Wandayi wants committee reports to become law

He says failure by the executive to implement the verdicts of the committees has led to increased impunity

In Summary

•Wandayi says that the recommendations of the house committees should have force of law after a specified time should implementers fail to act

•He also decried 'frivolous' and 'suspect' amendments of stinging recommendations during house debates.

PAC chairman Opiyo Wandayi during a past commitee meeting
Image: COURTESY

Recommendations by parliamentary committees should come into force automatically even if those required to implement them fail to do so, an MP has proposed.

National Assembly's Public Accounts Committee chairman Opiyo Wandayi says the law should be changed so that once a committee makes recommendations in its report and the executive agencies required to implement them fail to act after sometime, say six months, the recommendations automatically take effect. 

Wandayi said that Parliament's role in combating graft is often impeded by the fact that its committees are only allowed to make recommendations, which are then passed to other agents of the executive to effect.

 

He spoke during an exclusive interview on Wednesday.

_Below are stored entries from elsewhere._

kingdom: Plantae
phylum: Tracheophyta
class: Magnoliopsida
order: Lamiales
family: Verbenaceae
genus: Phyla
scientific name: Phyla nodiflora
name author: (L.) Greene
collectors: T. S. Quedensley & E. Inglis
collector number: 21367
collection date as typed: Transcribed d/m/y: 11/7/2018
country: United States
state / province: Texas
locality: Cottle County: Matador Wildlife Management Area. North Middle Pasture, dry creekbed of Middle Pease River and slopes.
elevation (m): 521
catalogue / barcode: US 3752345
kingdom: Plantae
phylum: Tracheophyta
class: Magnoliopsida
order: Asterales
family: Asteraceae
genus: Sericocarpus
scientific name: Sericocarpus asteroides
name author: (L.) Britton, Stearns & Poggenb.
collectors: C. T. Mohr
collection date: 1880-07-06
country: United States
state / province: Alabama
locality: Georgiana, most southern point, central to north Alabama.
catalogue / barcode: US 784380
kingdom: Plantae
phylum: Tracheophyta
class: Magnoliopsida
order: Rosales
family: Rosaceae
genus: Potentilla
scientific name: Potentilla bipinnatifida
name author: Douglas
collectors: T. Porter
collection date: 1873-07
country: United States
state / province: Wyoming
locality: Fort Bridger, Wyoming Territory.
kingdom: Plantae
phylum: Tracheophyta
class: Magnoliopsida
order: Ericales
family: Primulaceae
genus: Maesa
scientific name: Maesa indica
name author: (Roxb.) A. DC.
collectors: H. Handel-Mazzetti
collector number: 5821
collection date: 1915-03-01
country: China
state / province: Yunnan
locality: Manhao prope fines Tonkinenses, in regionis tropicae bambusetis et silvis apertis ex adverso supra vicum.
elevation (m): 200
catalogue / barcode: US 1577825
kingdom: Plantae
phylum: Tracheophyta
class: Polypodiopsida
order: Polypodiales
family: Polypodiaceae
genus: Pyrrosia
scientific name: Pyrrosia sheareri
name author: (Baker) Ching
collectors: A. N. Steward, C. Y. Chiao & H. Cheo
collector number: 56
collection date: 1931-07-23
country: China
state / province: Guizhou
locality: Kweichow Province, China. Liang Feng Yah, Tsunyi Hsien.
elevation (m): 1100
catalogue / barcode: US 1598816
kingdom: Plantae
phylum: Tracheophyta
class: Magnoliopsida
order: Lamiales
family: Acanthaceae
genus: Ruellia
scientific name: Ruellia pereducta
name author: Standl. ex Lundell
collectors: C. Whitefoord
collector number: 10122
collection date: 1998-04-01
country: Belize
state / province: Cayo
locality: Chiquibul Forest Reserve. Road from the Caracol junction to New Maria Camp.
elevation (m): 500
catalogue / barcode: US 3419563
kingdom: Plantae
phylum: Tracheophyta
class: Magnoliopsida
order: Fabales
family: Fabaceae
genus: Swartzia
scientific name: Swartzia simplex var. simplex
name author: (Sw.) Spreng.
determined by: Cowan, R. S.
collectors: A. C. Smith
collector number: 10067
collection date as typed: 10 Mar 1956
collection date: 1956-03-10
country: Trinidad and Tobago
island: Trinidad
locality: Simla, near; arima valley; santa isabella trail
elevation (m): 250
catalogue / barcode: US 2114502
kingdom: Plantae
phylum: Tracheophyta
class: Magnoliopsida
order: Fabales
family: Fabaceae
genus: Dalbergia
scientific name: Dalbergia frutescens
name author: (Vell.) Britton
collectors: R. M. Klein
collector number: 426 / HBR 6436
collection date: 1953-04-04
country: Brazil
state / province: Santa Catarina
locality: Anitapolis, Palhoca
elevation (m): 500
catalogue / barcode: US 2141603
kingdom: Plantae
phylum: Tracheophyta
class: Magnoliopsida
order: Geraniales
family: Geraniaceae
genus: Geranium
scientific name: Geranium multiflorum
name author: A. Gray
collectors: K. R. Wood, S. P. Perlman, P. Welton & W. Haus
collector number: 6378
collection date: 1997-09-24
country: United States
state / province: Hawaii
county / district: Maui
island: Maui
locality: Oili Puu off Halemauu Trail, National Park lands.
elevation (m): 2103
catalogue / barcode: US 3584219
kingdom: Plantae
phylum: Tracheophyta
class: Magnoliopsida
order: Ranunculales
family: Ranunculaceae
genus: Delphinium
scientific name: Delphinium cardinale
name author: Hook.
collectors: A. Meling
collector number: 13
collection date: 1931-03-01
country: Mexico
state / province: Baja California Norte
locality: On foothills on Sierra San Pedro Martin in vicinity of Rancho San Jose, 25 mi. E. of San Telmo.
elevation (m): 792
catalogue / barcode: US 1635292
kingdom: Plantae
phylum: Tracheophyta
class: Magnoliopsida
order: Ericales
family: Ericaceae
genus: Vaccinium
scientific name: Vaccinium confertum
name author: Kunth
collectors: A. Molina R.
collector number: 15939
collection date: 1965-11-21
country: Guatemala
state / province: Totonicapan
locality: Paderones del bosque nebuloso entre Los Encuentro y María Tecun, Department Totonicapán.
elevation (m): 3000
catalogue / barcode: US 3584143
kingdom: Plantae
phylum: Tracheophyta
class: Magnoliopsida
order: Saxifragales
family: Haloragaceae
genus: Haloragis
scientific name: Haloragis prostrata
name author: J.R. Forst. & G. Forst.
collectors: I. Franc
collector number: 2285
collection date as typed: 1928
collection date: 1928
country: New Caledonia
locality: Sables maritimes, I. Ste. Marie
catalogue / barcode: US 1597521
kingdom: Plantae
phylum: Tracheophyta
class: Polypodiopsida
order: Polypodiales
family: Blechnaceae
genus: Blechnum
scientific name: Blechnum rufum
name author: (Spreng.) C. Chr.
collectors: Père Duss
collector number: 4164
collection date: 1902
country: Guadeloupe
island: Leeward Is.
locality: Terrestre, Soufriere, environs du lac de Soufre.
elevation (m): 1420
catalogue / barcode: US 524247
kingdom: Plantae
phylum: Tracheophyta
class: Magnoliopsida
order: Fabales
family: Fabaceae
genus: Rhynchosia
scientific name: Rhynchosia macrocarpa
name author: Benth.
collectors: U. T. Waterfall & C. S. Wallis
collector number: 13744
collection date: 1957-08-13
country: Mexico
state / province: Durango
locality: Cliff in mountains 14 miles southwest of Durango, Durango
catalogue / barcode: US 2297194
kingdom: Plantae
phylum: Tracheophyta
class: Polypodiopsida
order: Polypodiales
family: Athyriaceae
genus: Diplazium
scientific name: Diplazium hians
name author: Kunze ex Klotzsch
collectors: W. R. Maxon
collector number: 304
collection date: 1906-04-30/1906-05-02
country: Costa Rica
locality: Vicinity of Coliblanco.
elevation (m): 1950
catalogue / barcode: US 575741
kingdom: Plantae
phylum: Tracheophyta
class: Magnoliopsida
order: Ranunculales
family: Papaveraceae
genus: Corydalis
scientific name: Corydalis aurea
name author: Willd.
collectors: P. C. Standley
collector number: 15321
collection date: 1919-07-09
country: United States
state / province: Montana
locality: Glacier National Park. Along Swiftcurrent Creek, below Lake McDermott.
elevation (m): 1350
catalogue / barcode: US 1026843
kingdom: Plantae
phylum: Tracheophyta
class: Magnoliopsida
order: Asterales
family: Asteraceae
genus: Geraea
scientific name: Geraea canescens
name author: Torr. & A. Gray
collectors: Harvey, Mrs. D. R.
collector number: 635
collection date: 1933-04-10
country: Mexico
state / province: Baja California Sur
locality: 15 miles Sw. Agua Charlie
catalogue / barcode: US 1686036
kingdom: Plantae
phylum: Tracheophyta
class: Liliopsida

"We only investigate, write reports with punitive recommendations as some cases maybe, but our work ends there. Other agents of the state are required to take over but in most cases, they fail to execute them extensively or even don't act at all," he said.

There have been numerous cases where parliamentary committees find public officials with questions to answer on their role in office and recommend punitive actions, among them being barred from holding public office after due process but no action is eventually taken. 

A case in point is Kirinyaga Governor Anne Waiguru who, when serving as Devolution CS, the house watchdog committee recommend she should be barred from holding public office. 

The complaints by the Ugunja lawmaker add to that of House Speaker Justin Muturi who, last month, whined that the work of the legislature is affected by the lackluster and sometimes outright non-implementation by the agents of the executive.

Muturi had also hinted that laws could be changed to allow sleuths from DCI and EACC attend committee sittings when public officers give evidence as part of expediting the war against sleaze. 

WAndayi also said the effectiveness of his, just as other committees, is impeded by extraneous interests sometimes at play during debates of their reports in the plenary, with their recommendations watered down and even generalised.

 

For example, Wandayi said, his committee's version of IEBC report which described how perverse corruption at the electoral agency was in the last general election and recommended tough action as remedies, was watered down through amendments at the floor of the house during plenary. 

"Our version of the report was revolutionary and made recommendations which would have been far-reaching in cleaning the mess at the agency and having people take responsibility. But other interest got in saw it amended," he said.

The report had required the agency to be disbanded and the commissioners as well as a number of accounting officers taken to task over what it found as inflation of the cost of the two elections in 2017.